Projects underway, in the works for Caribou recovery

Woodland Caribou in Tweedsmuir-Entiako, Itcha Ilgachuz and Hart Ranges herds focus groups

As part of the effort to protect Woodland Caribou in the Tweedsmuir-Entiako, Itcha Ilgachuz and Hart Ranges herds, up to 100 will be collared and monitored within the three herds.

This is being done, the ministry of forests told Black Press Media, to assist with determining adult survival, cause of mortality, calf recruitment, population size and response to management actions.

A census completed in June 2020 estimated there were 508 caribou in the Itcha Ilgachuz herd, which is the first time numbers have increased following 17 years of continuous decline, a spokesperson for the ministry said.

In a previous interview about the wolf cull planned for January 2020, the ministry confirmed there were approximately only 385 caribou in the Itcha Ilgachuz herd in 2020 down from 2,800 in 2003.

Read more: Critically low caribou population prompts wolf cull in the Chilcotin

There were an estimated 160 caribou in the Tweedsmuir-Entiako herd in 2019 and an estimated 408 caribou in the Hart Ranges herd in 2020.

When asked about the impact of the province’s wolf culls to support all three herds, the ministry responded the program is in its second year and the results are not available yet.

In the meantime, the province is focusing on other factors including options for habitat protection and management, which once refined, will be brought back for further stakeholder engagement.

A number of projects are underway or planned across B.C.

Projects specific to the Interior region include a partnership with the University of British Columbia, where more than 100 trail cameras will be deployed to provide insight into predator and prey dynamics in the Itcha Ilgachuz herd, while (neonate) calf survival surveys will be done in all three herds.

Terrestrial lichen seeding trials for the Tweedsmuir-Entiako herd will determine the effectiveness of the tool, while in partnership with the University of Northern B.C., evaluation of stand level forest dynamics on caribou winter range.

Data analysis of caribou and wolf GPS collar data will help model caribou and wolf habitat use in relation to landscape disturbance such as fire, timber harvesting, roads and mountain pine beetle kill to inform herd recovery planning.

Modelling work is also occurring to inform and assess moose response to wolf reduction under different landscape conditions in the Tweedsmuir – Entiako and Hart Ranges herds.

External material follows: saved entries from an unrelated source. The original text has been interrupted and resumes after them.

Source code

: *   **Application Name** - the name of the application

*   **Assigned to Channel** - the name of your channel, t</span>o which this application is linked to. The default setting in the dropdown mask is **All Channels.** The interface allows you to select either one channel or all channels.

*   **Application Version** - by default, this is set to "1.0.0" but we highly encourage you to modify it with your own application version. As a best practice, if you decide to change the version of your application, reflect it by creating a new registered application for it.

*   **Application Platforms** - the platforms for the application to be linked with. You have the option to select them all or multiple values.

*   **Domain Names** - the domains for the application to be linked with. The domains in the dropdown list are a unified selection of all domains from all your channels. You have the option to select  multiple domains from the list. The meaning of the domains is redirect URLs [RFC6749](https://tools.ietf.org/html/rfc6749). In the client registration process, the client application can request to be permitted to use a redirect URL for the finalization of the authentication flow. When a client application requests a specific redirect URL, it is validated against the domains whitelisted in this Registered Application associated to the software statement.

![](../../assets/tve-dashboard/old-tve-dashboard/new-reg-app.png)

While bears, both grizzly and black, are often found scavenging on caribou mortalities caused by other factors, one caribou adult killed by a bear was confirmed in the Tweedsmuir-Entiako herd in 2020 during a mortality investigation of a collared caribou, the ministry confirmed.

“A more significant concern is bear-caused mortality of calves,” the ministry spokesperson added, noting this extent is not well known as calves are rarely collared. “We believe that this cause of mortality is a baseline factor that has not changed significantly due to habitat change. Regardless, any reductions of calf mortality due to bears would benefit caribou recovery.”